● WHAT THE TASK ASKS: Reproduce every line of text in the material below word for word, leaving out the pictures.
· · · · ·
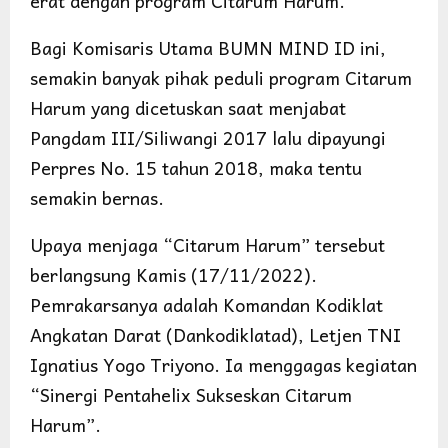
erat dengan program Citarum Harum.
Bagi Komisaris Utama BUMN MIND ID ini,
semakin banyak pihak peduli program Citarum
Harum yang dicetuskan saat menjabat
Pangdam III/Siliwangi 2017 lalu dipayungi
Perpres No. 15 tahun 2018, maka tentu
semakin bernas.
Upaya menjaga “Citarum Harum” tersebut
berlangsung Kamis (17/11/2022).
Pemrakarsanya adalah Komandan Kodiklat
Angkatan Darat (Dankodiklatad), Letjen TNI
Ignatius Yogo Triyono. Ia menggagas kegiatan
“Sinergi Pentahelix Sukseskan Citarum
Harum”.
· · · · ·
● ANSWER TO THE PROBLEM:
erat dengan program Citarum Harum.
Bagi Komisaris Utama BUMN MIND ID ini,
semakin banyak pihak peduli program Citarum
Harum yang dicetuskan saat menjabat
Pangdam III/Siliwangi 2017 lalu dipayungi
Perpres No. 15 tahun 2018, maka tentu
semakin bernas.
Upaya menjaga “Citarum Harum” tersebut
berlangsung Kamis (17/11/2022).
Pemrakarsanya adalah Komandan Kodiklat
Angkatan Darat (Dankodiklatad), Letjen TNI
Ignatius Yogo Triyono. Ia menggagas kegiatan
“Sinergi Pentahelix Sukseskan Citarum
Harum”.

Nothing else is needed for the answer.